The state ranking No. 1 in happiness was Louisiana, home of Dixieland music and Cajun/Creole cooking.
Oswald urged a bit of caution in that ranking, however, noting that part of the happiness survey occurred before Hurricane Katrina struck the state, and part of it took place later. Nevertheless, he said, ”We have no explicit reason to think there is a problem” with the ranking.
Rounding out the happy five were Hawaii, Florida, Tennessee and Arizona.
At the other end of the scale, last in happiness – is New York state.
As if to illustrate the reasons for the state’s last place ranking, residents attending a meeting last month in Queensbury unleashed their anger and cynicism at a state government they described as corrupt, self-dealing and too quick to increase taxes. It was a tirade that had one lifelong resident saying he was ready to flee ”this stinkin’ state.”
Oswald suggested the long commutes, congestion and high prices around New York City account for some of the unhappiness.
He said he has been asked if the researchers expected that states like New York and California would do so badly in the happiness ranking.
”I am only a little surprised,” he said. ”Many people think these states would be marvelous places to live in. The problem is that if too many individuals think that way, they move into those states, and the resulting congestion and house prices make it a non-fulfilling prophecy.”
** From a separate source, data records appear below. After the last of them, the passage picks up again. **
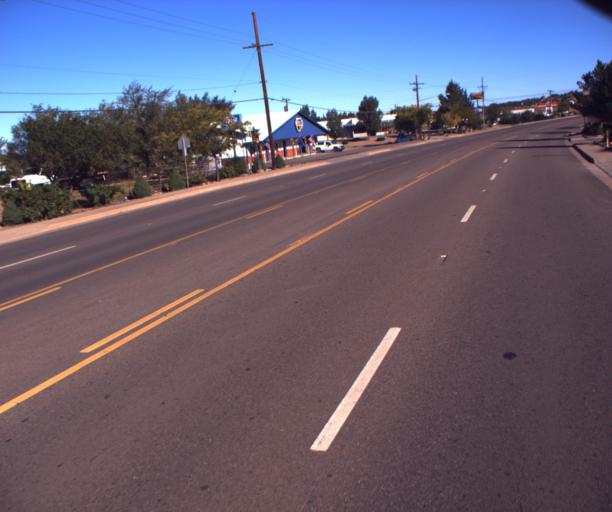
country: US
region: Arizona
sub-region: Navajo County
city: Taylor
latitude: 34.4667
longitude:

Officials involved in the local tourism industry sounded doubtful the study’s results would have much of an effect on people visiting the area from outside the state.
Deb Auspelmyer, the president of the Montgomery County Chamber of Commerce, said she does not think many people take ranking such as this too seriously.
She noted while N.Y. residents do face more challenging circumstances than some other states – such as higher taxes, colder weather – that breeds a sense of determination in the people here.
Terry Swierzowski, the Fulton County Regional Chamber of Commerce & Industry’s vice president and director of tourism and communications, said she hoped it would not hurt tourism in the area.
“People sometimes overlook the resources available to them in a community, and I’d hope that wouldn’t happen here,” she said.
Information from the Associated Press was used in this story.